Looking at the latest experiential campaign by Publicis Singapore for Heineken, Ad Nut's heart was beating fast and the throat began to feel dry, very dry. Parched, in fact.
Was Ad Nut craving a tall cold one lined up so nicely in the shiny blue beer fridge... with a side mirror to look like a car door... accessed with a car key... placed in a Singapore parkade to tempt drivers as they headed to their vehicles?
Hell no. Ad Nut's panic attack came from the sheer utter stupidity of the idea. Sure, Ad Nut likes to keep a few beers in the trunk—but not in the boot of the car, never mind the driver's seat. What on earth (or in Ad Nut's case, just above it) were they thinking?
And then it dawned on Ad Nut. We're talking non-alcoholic beer folks. Heineken 0.0. Which you could enjoy while driving, unlike other beer.
“Heineken 0.0 opens up new drinking occasions," explained Faye Wee, marketing director of Asia-Pacific Breweries Singapore. "And to launch it in Singapore we needed a high impact idea to show beer lovers they can enjoy a beer when they never thought of having one.”
“The idea was to surprise drivers when they least expected to be offered a beer," added Axel Grimald, executive creative director of Publicis Singapore. "Right before getting in their cars.”
The unique driver beer fridges were placed in parking lots around Singapore's prime locations like Orchard Road and Clarke Quay. They can only be opened with car keys, automatically opening at the frequency car keys send, complete with car alarm sound when unlocked.

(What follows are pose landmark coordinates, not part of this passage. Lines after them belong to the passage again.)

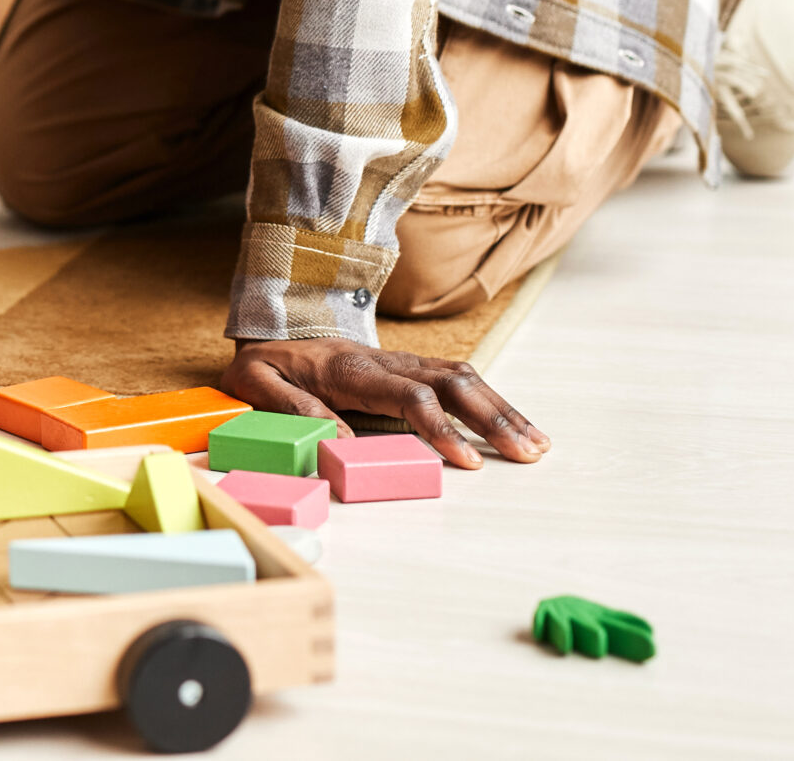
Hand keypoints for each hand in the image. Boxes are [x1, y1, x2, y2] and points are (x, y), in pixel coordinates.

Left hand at [220, 337, 547, 468]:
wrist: (275, 331)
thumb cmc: (267, 365)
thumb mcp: (257, 384)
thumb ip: (293, 410)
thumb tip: (339, 444)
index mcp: (350, 370)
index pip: (408, 396)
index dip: (439, 427)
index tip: (465, 460)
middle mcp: (386, 362)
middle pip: (450, 383)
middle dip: (491, 418)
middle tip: (525, 454)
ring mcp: (404, 362)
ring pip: (464, 378)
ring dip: (502, 410)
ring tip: (537, 445)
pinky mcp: (413, 368)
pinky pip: (460, 379)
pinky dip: (493, 402)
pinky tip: (518, 427)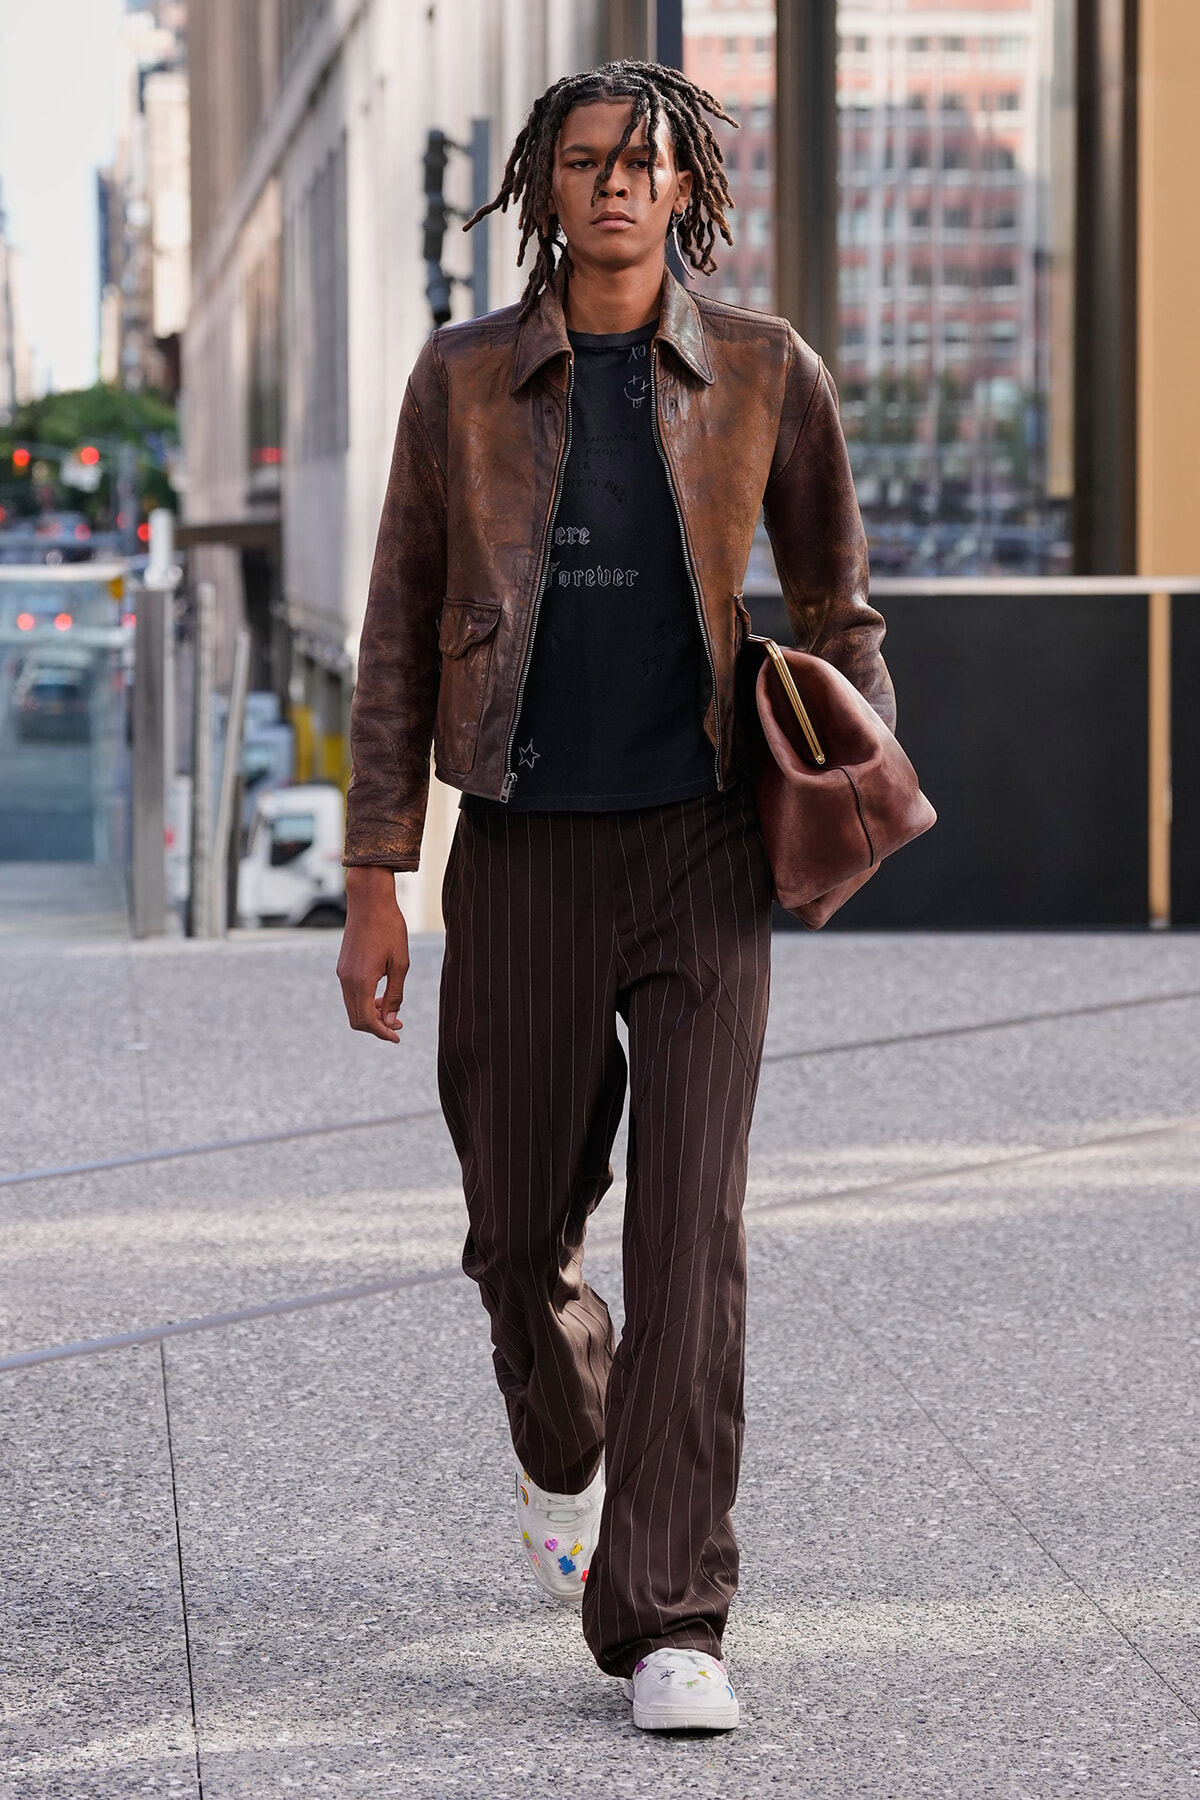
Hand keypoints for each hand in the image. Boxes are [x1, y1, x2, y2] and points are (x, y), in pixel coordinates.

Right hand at [337, 866, 409, 1041]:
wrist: (369, 901)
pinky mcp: (342, 967)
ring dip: (370, 1014)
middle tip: (398, 1025)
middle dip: (376, 1027)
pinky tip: (381, 995)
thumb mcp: (400, 964)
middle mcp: (347, 980)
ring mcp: (342, 973)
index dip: (382, 1033)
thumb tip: (391, 1021)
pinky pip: (351, 994)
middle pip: (356, 1019)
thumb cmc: (389, 929)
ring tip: (391, 1010)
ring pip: (352, 1008)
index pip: (367, 1021)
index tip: (397, 1036)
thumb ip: (395, 995)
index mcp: (362, 981)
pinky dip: (364, 1002)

“We could never imagine that a fridge filled with zero-alcohol beer could get this much attention,” Wee said, noting the nine-month campaign helped serve Heineken 0.0 to 350,000 people, garnering 91% awareness, and 59% trial between March and November last year.
Most significantly, their press release adds, "the Driver’s Fridge managed to drive home the message that with the new Heineken 0.0, Now You Can Drink Before Driving."
Ad Nut is always game for a clever campaign, but has to wonder whether that final phrase could be just a little too enabling for those in denial that they've had one too many.
Candy cigarettes were deemed a bad idea mainly for the idea they encouraged. One has to think the same might be applied here, even if it would be nice to have a 0.0 for the road.